Dice don Luis que me ha escrito

un soneto, y dico yo

que, si don Luis lo scribió,

será un soneto maldito.

A las obras lo remito:

luego el poema se vea;

mas nadie que escribe crea,

mientras más no se cultive,

porque no escribe el que escribe

versos que no hay quien los vea.

 

A DON LUIS DE GONGORA

 

IN CINNAM

Versìculos in me narratur scrivere Cinna.

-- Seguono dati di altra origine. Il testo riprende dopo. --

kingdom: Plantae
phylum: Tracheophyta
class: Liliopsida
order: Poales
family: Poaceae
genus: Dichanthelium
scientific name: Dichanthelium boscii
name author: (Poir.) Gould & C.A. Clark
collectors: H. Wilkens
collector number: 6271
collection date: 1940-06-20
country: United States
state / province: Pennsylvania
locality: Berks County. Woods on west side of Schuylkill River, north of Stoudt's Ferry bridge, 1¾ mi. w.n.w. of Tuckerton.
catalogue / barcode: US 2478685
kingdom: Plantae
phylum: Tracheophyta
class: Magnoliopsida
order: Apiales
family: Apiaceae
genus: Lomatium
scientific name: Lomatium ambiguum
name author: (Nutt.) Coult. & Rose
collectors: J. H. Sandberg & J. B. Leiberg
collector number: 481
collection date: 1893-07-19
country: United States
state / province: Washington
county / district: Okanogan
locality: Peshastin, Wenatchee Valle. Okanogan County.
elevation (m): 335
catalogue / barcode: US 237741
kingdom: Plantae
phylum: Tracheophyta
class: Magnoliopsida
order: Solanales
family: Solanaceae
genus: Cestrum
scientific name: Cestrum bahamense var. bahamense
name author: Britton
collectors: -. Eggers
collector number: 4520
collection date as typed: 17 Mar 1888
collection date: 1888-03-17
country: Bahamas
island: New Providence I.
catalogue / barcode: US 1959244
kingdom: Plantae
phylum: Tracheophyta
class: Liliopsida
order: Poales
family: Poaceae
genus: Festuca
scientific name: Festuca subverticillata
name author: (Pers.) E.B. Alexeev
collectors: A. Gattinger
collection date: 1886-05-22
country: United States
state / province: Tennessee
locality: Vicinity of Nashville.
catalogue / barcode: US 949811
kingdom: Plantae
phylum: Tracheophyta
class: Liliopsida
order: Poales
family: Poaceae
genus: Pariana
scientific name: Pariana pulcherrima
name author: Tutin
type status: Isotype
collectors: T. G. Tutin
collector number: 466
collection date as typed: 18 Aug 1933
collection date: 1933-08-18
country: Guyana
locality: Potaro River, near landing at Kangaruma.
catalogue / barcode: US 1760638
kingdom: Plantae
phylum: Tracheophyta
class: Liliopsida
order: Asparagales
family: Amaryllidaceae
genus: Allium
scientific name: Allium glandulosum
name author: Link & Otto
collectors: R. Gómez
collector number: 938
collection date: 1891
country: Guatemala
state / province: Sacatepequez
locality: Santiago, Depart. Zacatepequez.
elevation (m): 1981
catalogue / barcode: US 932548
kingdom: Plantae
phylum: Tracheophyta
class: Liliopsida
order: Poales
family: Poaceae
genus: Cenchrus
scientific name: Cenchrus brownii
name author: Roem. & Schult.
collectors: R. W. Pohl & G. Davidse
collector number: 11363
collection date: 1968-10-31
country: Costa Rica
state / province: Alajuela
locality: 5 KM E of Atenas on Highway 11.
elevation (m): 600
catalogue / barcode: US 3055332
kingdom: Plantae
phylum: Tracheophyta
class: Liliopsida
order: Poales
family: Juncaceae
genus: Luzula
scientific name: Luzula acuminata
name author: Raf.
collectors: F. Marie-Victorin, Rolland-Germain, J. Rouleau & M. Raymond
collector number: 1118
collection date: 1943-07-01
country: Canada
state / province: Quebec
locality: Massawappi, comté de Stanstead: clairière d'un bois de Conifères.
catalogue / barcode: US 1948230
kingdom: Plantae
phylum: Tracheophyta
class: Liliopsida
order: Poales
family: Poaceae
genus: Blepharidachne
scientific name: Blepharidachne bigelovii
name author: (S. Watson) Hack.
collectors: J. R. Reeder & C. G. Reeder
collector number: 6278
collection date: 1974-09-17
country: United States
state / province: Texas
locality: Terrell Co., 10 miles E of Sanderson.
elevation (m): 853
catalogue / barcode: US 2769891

Non scribit, cuius carmina nemo legit

(Ex lib. 3. Epig IX. Marziale)

 

 

Dice che don Luis mi ha scritto

un sonetto, e dico così

che, se lo scrisse don Luis,

è un sonetto maledetto.

Alle opere lo rimetto:

presto il poema si veda;

nessun più che scrive creda,

mentre più non si coltivi,

perché non scrivi se scrivi

versi che alcuno veda.

 

 

 

A UN MARIDO QUE CORTÓ LAS NARICES AL GALÁN DE SU MUJER

 

AD MARITUM

Quis persuasit nares abscindere mecho?

Non hac peccatum est parte marite tibi.

Stulte quid egisti? Nihil hic tua perdidit uxor,

Cum sit salva sui mentula Deiphobi

(Ex lib.3. Epig. LXXXV, Marcial)

 

 

 

Quién te persuadió a quitar

al adúltero infeliz

la nariz, pues la nariz

no te puede deshonrar?

Tonto, qué has hecho en cortar

lo que sólo sabía oler?

Nada perdió tu mujer

en esto, si lo has notado,

pues al otro le ha quedado

con que puede volverte a ofender.

 

A UN MARITO CHE TAGLIÒ IL NASO ALL’AMANTE DI SUA MOGLIE

 

AD MARITUM

Quis persuasit nares abscindere mecho?

Non hac peccatum est parte marite tibi.

Stulte quid egisti? Nihil hic tua perdidit uxor,

Cum sit salva sui mentula Deiphobi

(Ex lib.3. Epig. LXXXV, Marziale)

 

 

 

Chi ti disse di tagliare

all’adultero infelice

il naso, una narice

può forse disonorare?

Che hai risolto nel mozzare

ciò che può solo annusare?

Nulla perse nell’affare

tua moglie, se l’hai notato:

tonto! All’altro hai lasciato

ciò che la può ancor violare.

[1] Dante Alighieri, De Vulgari Eloquntia, Napoli, 1979, edizione critica e commentata da Mengaldo.